COSA DEVI FARE:
a. Le affermazioni seguenti concordano con il brano sul governo Thatcher? Per ciascuna rispondi sì o no e cita alla lettera le parole del brano che lo stabiliscono. (i) Nel 1980 la Thatcher trattò con i terroristi che avevano sequestrato l'ambasciata iraniana a Londra. (ii) Lo sciopero della fame dei detenuti dell'IRA provocò la morte di 10 di loro. (iii) La questione nordirlandese fu creata dalla Thatcher stessa.
b. Secondo il brano sul governo Thatcher, qual era l'unica regola che la Thatcher seguì sempre?
c. Scrivi il seguito del brano sul governo Thatcher, riprendendo dopo la sua ultima frase.

BRANO DA LEGGERE:

Margharet Thatcher al suo arrivo al n° 10 di Downing Street, il 4 maggio 1979.
Margharet Thatcher al suo arrivo al n° 10 di Downing Street, il 4 maggio 1979.

La sua regola fu sempre e solo una: non cedere mai. Iniziò fin da subito una riforma in senso liberale dell’economia, con riduzione delle tasse e privatizzazione dei baracconi statali. Rifiutò di trattare con i terroristi arabi che nel 1980 sequestrarono l’ambasciata iraniana a Londra, ordinando un blitz che ebbe pieno successo e che ancor oggi è una pietra miliare nella storia delle forze speciali in generale e del SAS britannico in particolare. Parimenti, nel 1981, non cedette alle richieste dei detenuti dell’IRA, attuate attraverso uno sciopero della fame che provocò la morte di 10 di loro e commosse il mondo intero. La Thatcher in effetti non fu responsabile della pratica nordirlandese, che ereditò, ma si limitò a gestirla come tutte le altre: senza arretrare di un millimetro. Alla fine, il ricatto morale (perché tale fu) dei martiri irlandesi fallì, ma generò simpatie planetarie alla loro causa.

MATERIALE FORNITO:

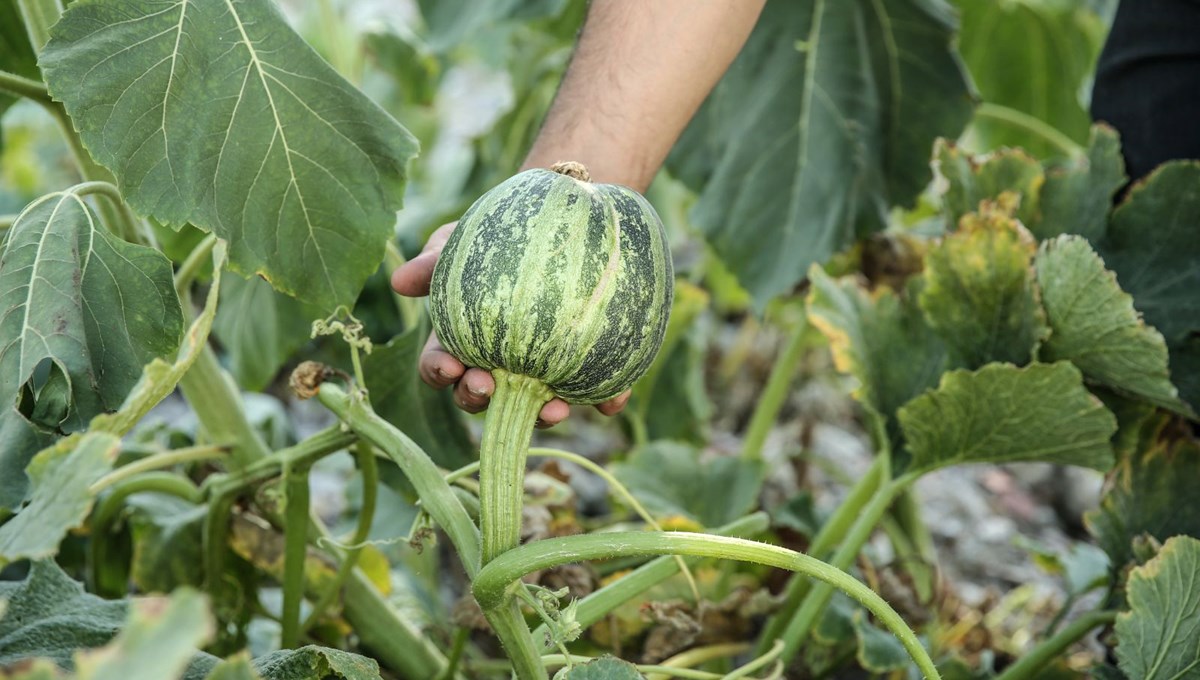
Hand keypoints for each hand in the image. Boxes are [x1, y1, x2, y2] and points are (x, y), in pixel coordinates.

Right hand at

SOLUZIONI:
a.
(i) No: "Rifiutò di trattare con i terroristi arabi che nel 1980 sequestrarono l’ambasciata iraniana a Londra".
(ii) Sì: "uno sciopero della fame che provocò la morte di 10 di loro".
(iii) No: "La Thatcher in effetti non fu responsabile della pratica nordirlandese, che ereditò".

b. Non cedere mai.

c.
Tuttavia, la prova suprema per l’agguerrito Governo conservatore giunse nel 1982, quando le forze armate argentine invasero le Isole Falkland. All’epoca l’Argentina era retta da una dittatura militare di tipo fascista, che eliminava fisicamente i comunisti al suo interno e perseguiva politiche economiche social-stataliste in continuità con quelle peroniste. Di fronte al disastro economico social-keynesiano la leadership di Buenos Aires giocò la carta del nazionalismo ed attaccò la Gran Bretagna. Dal punto di vista legale la ragione era con il Regno Unito, senza se e senza ma. Le isole in oggetto, disabitate allorquando scoperte dagli europei, furono contese in epoca coloniale tra Spagna e Gran Bretagna, divenendo di quest’ultima nel 1833. Non fecero mai parte dell’Argentina. Inoltre, nel 1982, come oggi, erano abitate da circa 3.000 abitanti tutti di origine britannica, per lo più scozzesi e gallesi, che ripetutamente nella storia hanno manifestato un chiaro attaccamento al Regno Unito. Ma tutte queste considerazioni non fermarono il regime di Buenos Aires, che invase l’arcipelago insieme alla disabitata isola della Georgia del Sud e ne proclamò l’annessione di fronte ad una folla in delirio nazionalista.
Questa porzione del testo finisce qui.